Thursday, February 23, 2012

Thinking About Antagonists

Recently I watched the Frank Sinatra movie A HOLE IN THE HEAD, which I saw as a child when it first came out (1959). From what little I remembered of the story, I thought of it as a romantic comedy, with the widowed father protagonist, Tony, torn between his free-spirited girlfriend who lacks any interest in family or marriage and the sweet, homebody young widow his sister-in-law introduces him to. As it turns out, the romantic thread remains a subplot, with the girlfriend departing for an unknown destination and the young widow becoming a friend rather than a lover. The main story centers on the hero’s conflict with his straitlaced, workaholic older brother, Mario. Mario and his wife fly down from New York to Miami, determined to straighten out Tony by marrying him to a sensible woman and getting him set up in a solid business, or, if that project fails, to take Tony’s preteen son back to New York and give the boy a “normal” life.

This movie provides a great example of an antagonist who is not a villain, simply a well-meaning man pursuing goals that seem right to him. Mario and his wife have a perfectly good motive for urging Tony to quit his position as manager of a hotel that has been a financial failure (he’s so far in debt that the landlord is about to terminate the lease) and abandon his get-rich-quick schemes. They sincerely believe Tony is on the road to ruin, and the audience can see their point. We can also understand why they think a nearly bankrupt beachfront hotel isn’t a proper environment for a motherless boy to grow up in. Although Mario is overbearing, bullheaded, and not very likable, he acts out of an underlying love. At the same time, the obvious love between Tony and his son makes us root for the two to stay together. As for giving up the hotel in favor of a shop somewhere in New York state, we can see from the beginning of the film that Tony just wouldn’t be himself anymore if he made that move.

In the end, Tony “wins,” not by “beating” his brother in straightforward conflict, but through Mario’s own realization that Tony and his son are happy together, and their happiness in their unconventional lifestyle trumps the considerations of financial security and conventional family life that Mario originally wanted to force on them.

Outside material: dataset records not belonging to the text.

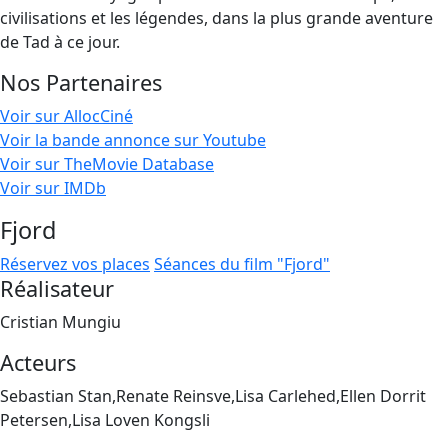
civilisations et les légendes, dans la plus grande aventure
de Tad à ce jour.
Nos Partenaires
Voir sur AllocCiné
Voir la bande annonce sur Youtube
Voir sur TheMovie Database
Voir sur IMDb
Fjord
Réservez vos places
Séances du film "Fjord"
Réalisateur
Cristian Mungiu
Acteurs
Sebastian Stan,Renate Reinsve,Lisa Carlehed,Ellen Dorrit
Petersen,Lisa Loven Kongsli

At the same time, Tony undergoes a crisis that awakens him to becoming a bit more responsible without losing his essential free-spirited nature. And Mario even decides he should take a vacation instead of rushing back to his New York business. The final scene of Mario, his wife, Tony, Tony’s son, and the young widow frolicking on the beach is a lovely “show not tell” of reconciliation among characters who clashed through most of the story.